WHAT YOU ARE ASKED TO DO ▸
Only one span of the listing below should come back. It runs from the line with "NE: 4100 -> 10058.7" through the line with "XX: 150 -> 3310", and each of its lines must be reproduced exactly.

RECORDS SUPPLIED ▸
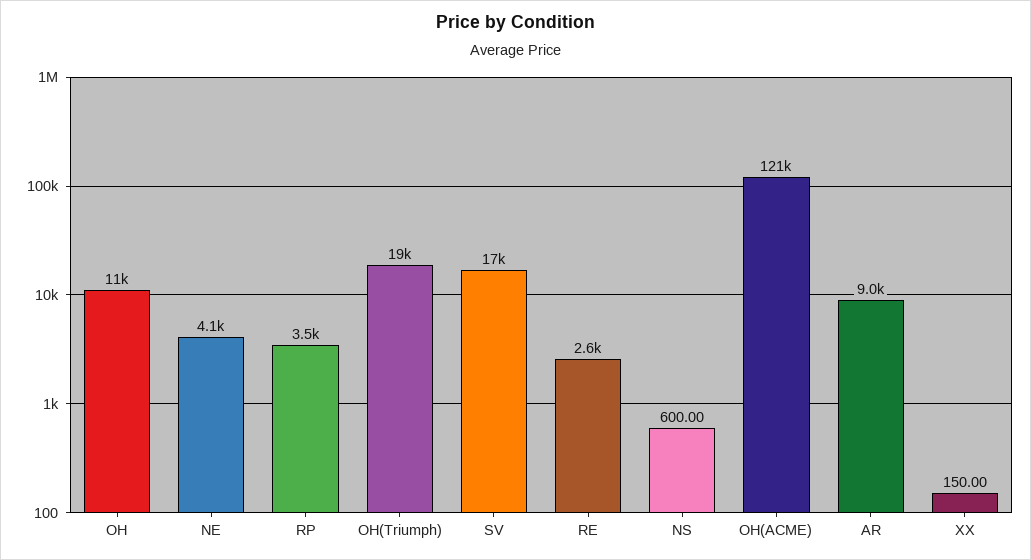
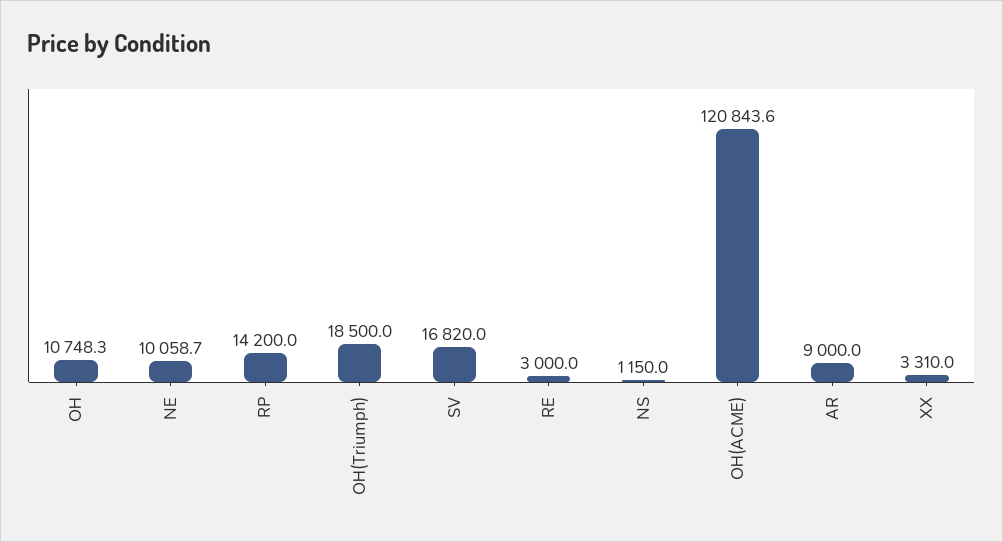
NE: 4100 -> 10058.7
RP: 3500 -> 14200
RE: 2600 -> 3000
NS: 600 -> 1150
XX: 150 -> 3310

* * *

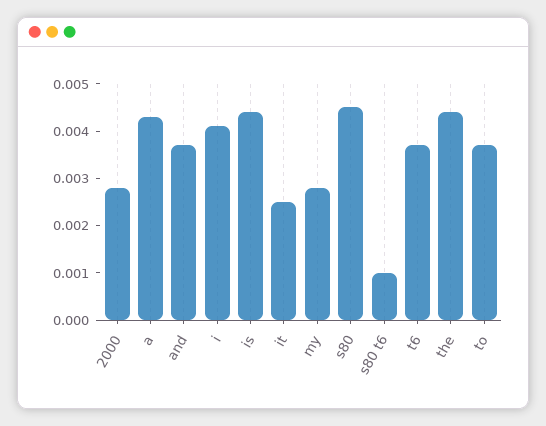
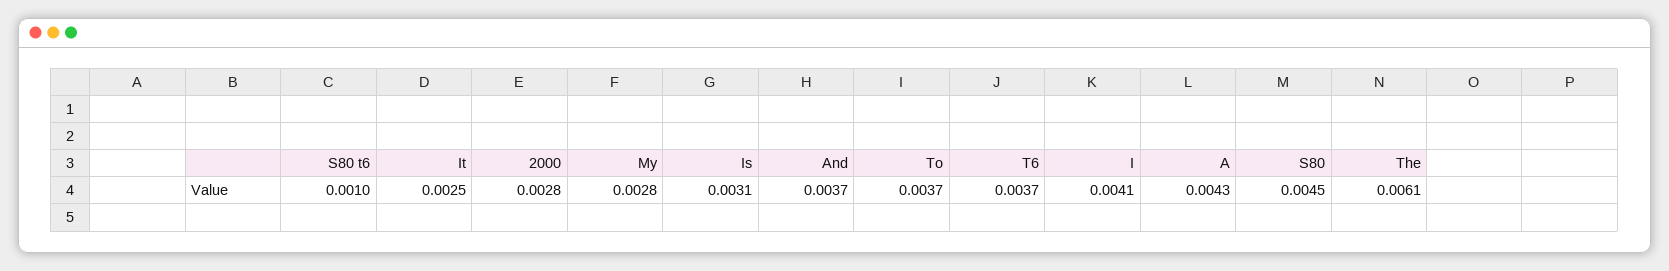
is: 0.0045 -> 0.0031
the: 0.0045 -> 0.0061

* * *

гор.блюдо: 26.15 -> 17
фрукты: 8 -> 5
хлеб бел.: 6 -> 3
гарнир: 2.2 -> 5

YOUR SOLUTION ▸
NE: 4100 -> 10058.7
RP: 3500 -> 14200
RE: 2600 -> 3000
NS: 600 -> 1150
XX: 150 -> 3310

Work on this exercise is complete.